Female militancy is almost always fueled by oppression and atrocities. “Women are reacting to their victimization with a matter-of-fact military vengefulness,” wrote Naomi Wolf in her feminist tome Fire with Fire when discussing Balkan women who have taken up arms. One woman she cites joined the fighting “because of the mistreatment, the killing, and the rape. When I am on the front lines, I don’t see any difference between the men and the women,” she states. Another woman Wolf cites, a Sarajevan doctor, remarks how a third of the women she treated for rape “waited to have their gynecological problem resolved and then went out and picked up a gun.”

But it’s the words of Marisa Masu, an Italian resistance fighter from World War II, that I find most sobering:

“At the time it was clear that each Nazi I killed, each bomb I helped to explode, shortened the length of the war and saved the lives of all women and children. . . . I never asked myself if the soldier or SS man I killed had a wife or children. I never thought about it.”

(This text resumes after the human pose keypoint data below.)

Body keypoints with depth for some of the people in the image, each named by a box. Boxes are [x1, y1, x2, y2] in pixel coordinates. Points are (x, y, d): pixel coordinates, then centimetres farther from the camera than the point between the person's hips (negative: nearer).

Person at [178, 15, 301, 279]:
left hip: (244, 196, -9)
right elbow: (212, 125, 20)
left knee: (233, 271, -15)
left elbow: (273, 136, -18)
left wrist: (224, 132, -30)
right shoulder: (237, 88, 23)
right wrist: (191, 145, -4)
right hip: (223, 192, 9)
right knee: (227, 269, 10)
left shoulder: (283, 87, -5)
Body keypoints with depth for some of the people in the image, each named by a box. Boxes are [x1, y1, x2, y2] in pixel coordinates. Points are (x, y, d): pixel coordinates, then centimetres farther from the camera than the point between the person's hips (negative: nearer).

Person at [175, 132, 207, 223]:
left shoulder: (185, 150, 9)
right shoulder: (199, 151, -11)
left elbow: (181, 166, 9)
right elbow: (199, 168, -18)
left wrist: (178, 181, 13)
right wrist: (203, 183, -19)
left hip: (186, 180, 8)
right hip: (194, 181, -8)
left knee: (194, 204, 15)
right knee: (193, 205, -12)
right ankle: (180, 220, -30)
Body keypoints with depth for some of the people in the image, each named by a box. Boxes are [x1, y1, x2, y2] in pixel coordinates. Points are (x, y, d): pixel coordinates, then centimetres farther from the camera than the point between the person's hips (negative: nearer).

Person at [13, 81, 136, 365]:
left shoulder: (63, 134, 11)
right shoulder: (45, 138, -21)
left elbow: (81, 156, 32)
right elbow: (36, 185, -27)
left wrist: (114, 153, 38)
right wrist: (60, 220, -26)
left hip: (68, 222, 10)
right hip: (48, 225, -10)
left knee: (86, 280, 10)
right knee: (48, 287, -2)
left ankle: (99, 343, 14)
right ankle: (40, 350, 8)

Her words point to disturbing truths about survival—how the unfathomable becomes fathomable, the unthinkable becomes doable; how the forces of dark and light, creation and destruction, the maternal and killing instincts are not opposites but merely a few degrees of separation apart.

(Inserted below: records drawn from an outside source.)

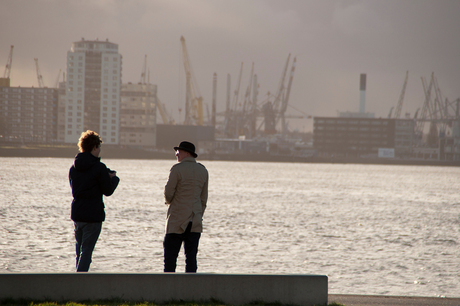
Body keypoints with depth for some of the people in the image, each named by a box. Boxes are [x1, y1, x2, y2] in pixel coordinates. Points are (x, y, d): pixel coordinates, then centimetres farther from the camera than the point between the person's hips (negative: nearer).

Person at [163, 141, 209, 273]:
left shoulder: (177, 169, -10)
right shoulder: (203, 170, 9)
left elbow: (168, 193, -9)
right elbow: (204, 198, 12)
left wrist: (169, 202, 14)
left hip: (177, 221, -5)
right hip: (195, 222, 5)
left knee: (170, 255, -1)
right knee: (191, 256, 6)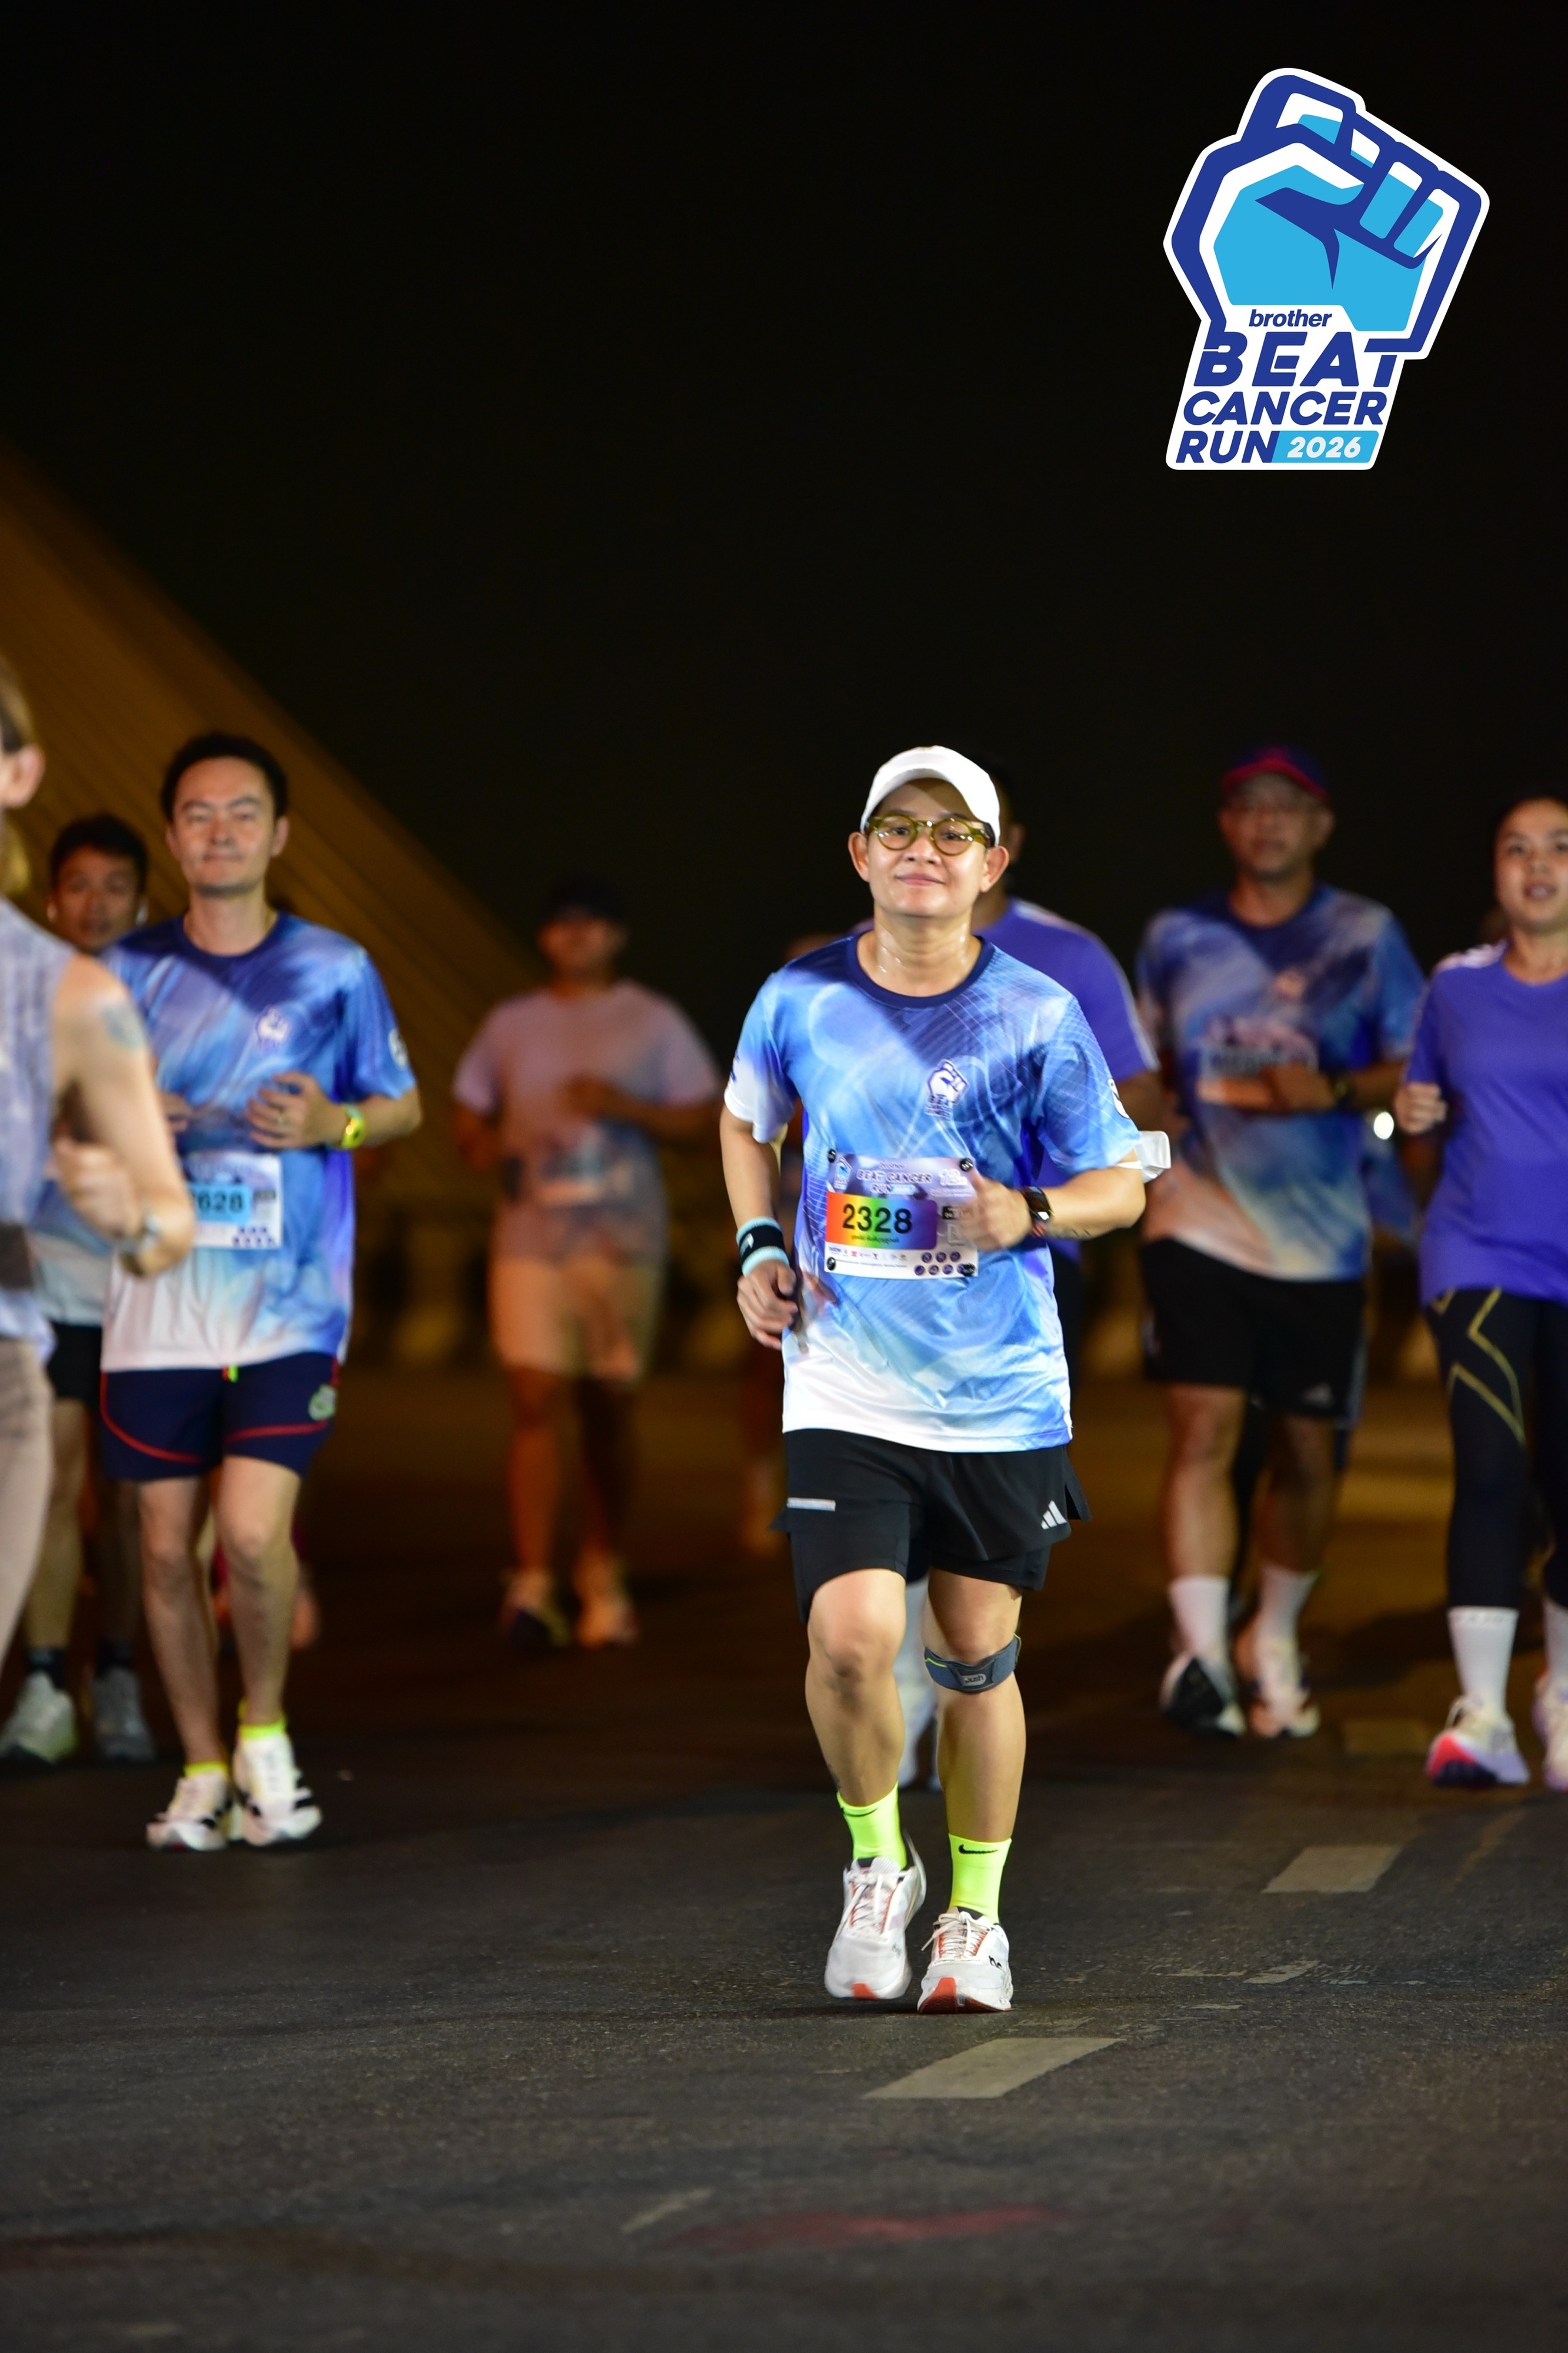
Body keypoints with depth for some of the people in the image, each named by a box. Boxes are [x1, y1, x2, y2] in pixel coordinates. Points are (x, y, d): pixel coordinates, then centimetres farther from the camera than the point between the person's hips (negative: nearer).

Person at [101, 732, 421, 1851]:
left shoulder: (336, 970, 3)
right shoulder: (127, 973, 7)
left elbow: (404, 1106, 12)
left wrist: (332, 1124, -9)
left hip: (290, 1305, -2)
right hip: (157, 1299, 2)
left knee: (252, 1527, -15)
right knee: (169, 1542, 4)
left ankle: (264, 1727, 10)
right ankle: (203, 1771, 19)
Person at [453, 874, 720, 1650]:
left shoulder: (653, 1022, 6)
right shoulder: (510, 1024, 11)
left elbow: (699, 1118, 3)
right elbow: (467, 1113, 18)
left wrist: (623, 1105, -13)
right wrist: (488, 1149, -4)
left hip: (622, 1238, 0)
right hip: (531, 1236, 0)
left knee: (608, 1409, 6)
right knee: (535, 1401, -12)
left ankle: (603, 1577, 22)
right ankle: (531, 1587, -15)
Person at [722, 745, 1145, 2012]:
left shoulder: (1038, 1017, -5)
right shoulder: (800, 1000, -1)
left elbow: (1120, 1184, 3)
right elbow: (746, 1117, 20)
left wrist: (1030, 1214, -18)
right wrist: (759, 1245, 4)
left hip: (1000, 1396, 0)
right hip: (845, 1391, 0)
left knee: (977, 1656, 9)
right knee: (850, 1638, -16)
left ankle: (976, 1913, 27)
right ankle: (876, 1866, 11)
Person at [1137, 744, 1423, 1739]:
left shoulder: (1366, 936, 3)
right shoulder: (1177, 939, 9)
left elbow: (1418, 1075, 2)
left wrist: (1332, 1092, -15)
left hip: (1321, 1236, 0)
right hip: (1201, 1226, 0)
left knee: (1308, 1449, 8)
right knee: (1204, 1425, -15)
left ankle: (1275, 1639, 29)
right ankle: (1200, 1649, -20)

I learned this lesson, myself, 28 years ago while on my maiden voyage into the world —I was living in Israel at the time—when a fierce killer instinct summoned my hand onto a machete leaving me ready and willing to slice-n-dice a man had he continued to close in and not opted to flee. A seed inside of me popped open, I felt a chink in my armor and a whiff of something ancient passed through me. I knew in a heartbeat—I could kill in self-defense. This potential is in our blood, and perhaps our souls, and it could save women’s lives.

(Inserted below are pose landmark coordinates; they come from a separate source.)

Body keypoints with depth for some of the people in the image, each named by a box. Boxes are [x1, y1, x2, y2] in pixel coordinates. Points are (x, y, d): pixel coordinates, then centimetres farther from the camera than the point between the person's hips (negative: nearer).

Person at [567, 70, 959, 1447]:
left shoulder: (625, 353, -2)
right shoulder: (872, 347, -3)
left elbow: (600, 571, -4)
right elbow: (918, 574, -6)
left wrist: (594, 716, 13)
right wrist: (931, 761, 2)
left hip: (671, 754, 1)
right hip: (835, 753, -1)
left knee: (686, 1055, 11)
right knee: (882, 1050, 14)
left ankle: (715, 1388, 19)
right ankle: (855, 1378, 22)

And that is what I beseech.

I don’t mean to suggest that fighting back is the solution to violence against women, or that it’s always effective. But when you boil it down, the answer to why men violate women, or each other, may be simpler than we think: they do it because they can.

I too long for a more equitable world, and I abhor and oppose war and the horrors it wreaks. But until women reclaim the warrior spirit and know that we too can be dangerous creatures, and not just the endangered ones, we will never be safe or whole. As long as men are the sole agents of violence and women are the casualties of their actions, the spoils of war, the victims on the pointy end of male aggression, there will never be a balance of power between the sexes. Women will remain relegated to a subordinate status, too powerless or too fearful to resist the dominance and brutalities of others, limited by social contract and restraint in the ways in which we can express our own ferocities, yearnings, and fighting spirit.

Perhaps a more immediate reason to internalize warring women’s “play for keeps” attitude is this: whether a woman is fighting for her homeland or fending off a thug or rapist, it amounts to combat, requiring the same martial mind-set and unfettered willingness to attack back, to fight for one’s life. This calls for a brutish mind-set, enabling you to bring your weapons to bear, to survive the brutalities, and to take the hits. This is why, when learning to fight back, the sound that must erupt from a woman’s body is not a shrilling plea for help, but a bellicose war cry. Because it is.

In my world, it’s understood: The sanctity of love, the sovereignty of body and soul sometimes require acts of aggression, and the tools of violence are encoded in flesh.

The face of the warrior and the warrior spirit belongs to us all.